Net zero is a critical one as discussed above. Another one which is becoming increasingly important is supply chain management and due diligence from a human resources, child labour, labour righst perspective. Many companies delocalise their impacts, for cost savings reasons, and then lose control of risks occurring in those countries. Transparency and traceability are therefore two key areas companies need to be preparing for. There is a European Commission legislative proposal on due diligence in the supply chain in the pipeline. In the future, consumers will be demanding to know the provenance of products and whether fair practices have been applied throughout the supply chain. We help our clients in this area by analysing the providers, sectors and geographies where they operate so that we can come up with a robust risk map we can use to pre-empt problems.

In the future, consumers will be demanding to know the provenance of products and whether fair practices have been applied throughout the supply chain.

What advice would you give to SMEs and start-ups willing to start the sustainability journey and become responsible agents of change?

If you are an impact start-up, you should consider applying a Theory of Change analysis to map your activities and the intended impacts which will allow you to set appropriate KPIs to drive the transformation strategy.

For an SMEs, you’d need to understand who are your key stakeholders, be it investors, clients, employees etc. and then work out your 4-5 material topics. On that basis, designing up to 10 relevant KPIs would be helpful to measure and monitor progress, typically every 6 months.

I would also advise SMEs to put together an internal ESG report focusing on progress and areas of improvement which can be shared externally in a shorter version to encourage consultation and feedback from stakeholders.

What skills should a company promote and reward to adapt to a new work environment and what is the best way to achieve that goal?

Companies need to be very alert in terms of upcoming regulation as well as of investors and clients’ expectations. They are the biggest business drivers on the horizon. In this changing context, companies need to equip their teams with appropriate knowledge on sustainability ESG issues so that they are able to avert risks and tap into opportunities. Finally, in order to retain talent companies need to infuse their teams with a sense of purpose and autonomy to deliver on their projects.

It is increasingly challenging to be on top of all the sustainability developments in every geography and sector so, in our company, we create “owners”. As such, we block a number of hours a week to filter out the swathes of new information we receive on a daily basis. Additionally, we work remotely so autonomy is crucial. That is a key motivation driver for our staff. We keep communication and alignment in check through all staff daily 10 min-meetings and 50- min meetings on Fridays to share progress with the rest of the team. We use tools like Slack, Google Drive, Kanban, and a work satisfaction tool called Nailted. Finally, we meet at on-site retreats on a quarterly basis so that we can work face-to-face on our OKRs and also develop team cohesion by spending quality time together.

In this changing context, companies need to equip their teams with appropriate knowledge on sustainability ESG issues so that they are able to avert risks and tap into opportunities.

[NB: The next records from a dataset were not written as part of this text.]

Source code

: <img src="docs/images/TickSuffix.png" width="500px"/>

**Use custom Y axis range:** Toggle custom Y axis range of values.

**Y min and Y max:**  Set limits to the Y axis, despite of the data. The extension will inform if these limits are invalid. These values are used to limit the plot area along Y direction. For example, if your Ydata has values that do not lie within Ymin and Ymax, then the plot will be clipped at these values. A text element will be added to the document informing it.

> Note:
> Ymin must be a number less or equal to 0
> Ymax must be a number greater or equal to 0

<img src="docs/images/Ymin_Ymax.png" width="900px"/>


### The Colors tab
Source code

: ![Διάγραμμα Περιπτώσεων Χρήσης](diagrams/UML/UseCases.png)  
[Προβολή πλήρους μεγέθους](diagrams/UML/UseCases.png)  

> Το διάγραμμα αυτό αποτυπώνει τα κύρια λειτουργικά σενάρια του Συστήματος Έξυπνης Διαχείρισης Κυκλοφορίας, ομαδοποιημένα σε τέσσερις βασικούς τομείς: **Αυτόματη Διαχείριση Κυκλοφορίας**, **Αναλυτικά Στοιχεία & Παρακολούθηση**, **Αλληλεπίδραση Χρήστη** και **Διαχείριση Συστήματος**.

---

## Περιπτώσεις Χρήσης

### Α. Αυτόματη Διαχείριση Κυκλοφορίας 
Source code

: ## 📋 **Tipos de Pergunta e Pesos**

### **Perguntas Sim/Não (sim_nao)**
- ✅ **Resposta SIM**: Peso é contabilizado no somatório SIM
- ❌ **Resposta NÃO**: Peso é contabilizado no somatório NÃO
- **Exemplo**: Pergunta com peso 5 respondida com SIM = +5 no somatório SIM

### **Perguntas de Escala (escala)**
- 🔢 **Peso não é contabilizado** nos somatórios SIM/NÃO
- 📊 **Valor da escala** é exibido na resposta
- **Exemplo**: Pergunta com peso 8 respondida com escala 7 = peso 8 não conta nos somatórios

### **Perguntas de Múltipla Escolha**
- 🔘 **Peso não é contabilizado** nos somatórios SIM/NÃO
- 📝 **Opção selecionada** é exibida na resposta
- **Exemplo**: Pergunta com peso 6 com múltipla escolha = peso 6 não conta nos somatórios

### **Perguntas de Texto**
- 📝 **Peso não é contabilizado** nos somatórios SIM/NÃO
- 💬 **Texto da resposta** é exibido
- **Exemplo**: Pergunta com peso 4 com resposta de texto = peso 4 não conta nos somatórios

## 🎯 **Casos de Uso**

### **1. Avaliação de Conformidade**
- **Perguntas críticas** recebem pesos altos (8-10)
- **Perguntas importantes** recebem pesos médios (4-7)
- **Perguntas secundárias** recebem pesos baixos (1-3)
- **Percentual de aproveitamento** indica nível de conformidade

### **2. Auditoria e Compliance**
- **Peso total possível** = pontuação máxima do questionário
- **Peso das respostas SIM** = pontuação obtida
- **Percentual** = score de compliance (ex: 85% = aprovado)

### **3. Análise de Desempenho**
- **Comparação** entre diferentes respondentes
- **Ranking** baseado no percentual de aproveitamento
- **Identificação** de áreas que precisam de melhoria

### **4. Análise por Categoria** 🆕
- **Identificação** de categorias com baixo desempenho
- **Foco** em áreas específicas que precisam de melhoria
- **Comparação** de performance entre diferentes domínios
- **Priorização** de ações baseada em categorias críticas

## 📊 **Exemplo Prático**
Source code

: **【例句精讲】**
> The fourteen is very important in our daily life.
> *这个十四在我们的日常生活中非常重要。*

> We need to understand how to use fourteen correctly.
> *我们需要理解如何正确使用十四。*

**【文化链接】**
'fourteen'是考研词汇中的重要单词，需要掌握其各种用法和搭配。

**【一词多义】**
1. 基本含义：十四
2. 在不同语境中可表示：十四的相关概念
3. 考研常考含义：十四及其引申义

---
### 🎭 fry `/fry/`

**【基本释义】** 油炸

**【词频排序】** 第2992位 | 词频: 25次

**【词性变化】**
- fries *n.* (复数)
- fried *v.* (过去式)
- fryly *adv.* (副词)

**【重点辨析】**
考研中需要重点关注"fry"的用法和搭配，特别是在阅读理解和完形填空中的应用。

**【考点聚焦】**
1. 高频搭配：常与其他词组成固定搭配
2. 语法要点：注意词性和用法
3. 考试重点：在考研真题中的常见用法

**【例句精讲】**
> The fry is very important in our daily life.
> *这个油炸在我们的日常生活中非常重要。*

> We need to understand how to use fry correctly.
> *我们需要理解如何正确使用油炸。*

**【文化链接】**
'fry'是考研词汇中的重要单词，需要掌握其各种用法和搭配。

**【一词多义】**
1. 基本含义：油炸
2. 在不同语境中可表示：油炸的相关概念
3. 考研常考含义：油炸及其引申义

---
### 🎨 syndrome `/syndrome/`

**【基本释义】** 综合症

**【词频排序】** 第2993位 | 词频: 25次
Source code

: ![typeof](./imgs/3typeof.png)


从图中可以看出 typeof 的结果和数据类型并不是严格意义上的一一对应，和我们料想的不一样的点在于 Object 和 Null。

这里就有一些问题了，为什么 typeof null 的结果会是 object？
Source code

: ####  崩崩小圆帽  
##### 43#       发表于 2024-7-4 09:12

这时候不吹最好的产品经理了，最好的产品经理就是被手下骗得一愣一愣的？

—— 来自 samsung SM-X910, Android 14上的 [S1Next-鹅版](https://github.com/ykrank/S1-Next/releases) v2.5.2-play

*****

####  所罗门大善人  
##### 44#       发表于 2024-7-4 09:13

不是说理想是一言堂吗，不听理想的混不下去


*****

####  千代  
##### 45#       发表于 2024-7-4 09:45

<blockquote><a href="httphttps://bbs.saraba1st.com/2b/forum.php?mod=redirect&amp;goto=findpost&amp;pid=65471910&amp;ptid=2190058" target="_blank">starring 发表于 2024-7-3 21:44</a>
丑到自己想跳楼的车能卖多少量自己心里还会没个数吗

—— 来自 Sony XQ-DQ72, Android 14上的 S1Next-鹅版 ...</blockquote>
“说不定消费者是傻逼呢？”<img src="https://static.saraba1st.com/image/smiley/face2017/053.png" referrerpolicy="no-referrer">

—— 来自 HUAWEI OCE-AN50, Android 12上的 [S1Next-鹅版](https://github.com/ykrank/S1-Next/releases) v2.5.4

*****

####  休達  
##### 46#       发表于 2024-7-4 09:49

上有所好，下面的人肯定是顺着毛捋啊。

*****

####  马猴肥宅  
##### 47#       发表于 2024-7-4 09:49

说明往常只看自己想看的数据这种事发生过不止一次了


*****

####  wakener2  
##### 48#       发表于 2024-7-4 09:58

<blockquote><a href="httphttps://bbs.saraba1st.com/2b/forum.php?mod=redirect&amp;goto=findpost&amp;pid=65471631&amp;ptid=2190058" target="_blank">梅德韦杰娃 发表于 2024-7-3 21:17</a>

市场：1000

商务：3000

What keeps you motivated to continue this sometimes seemingly thankless career of pushing for systemic change?

I am very optimistic by nature and recent developments give me cause for hope. Over the past 2-3 years we are seeing so many developments in the right direction i.e. regulation, investor community involvement, corporate net zero pledges –  that it would be dishonest to show pessimism for the future. But we need to keep the momentum going!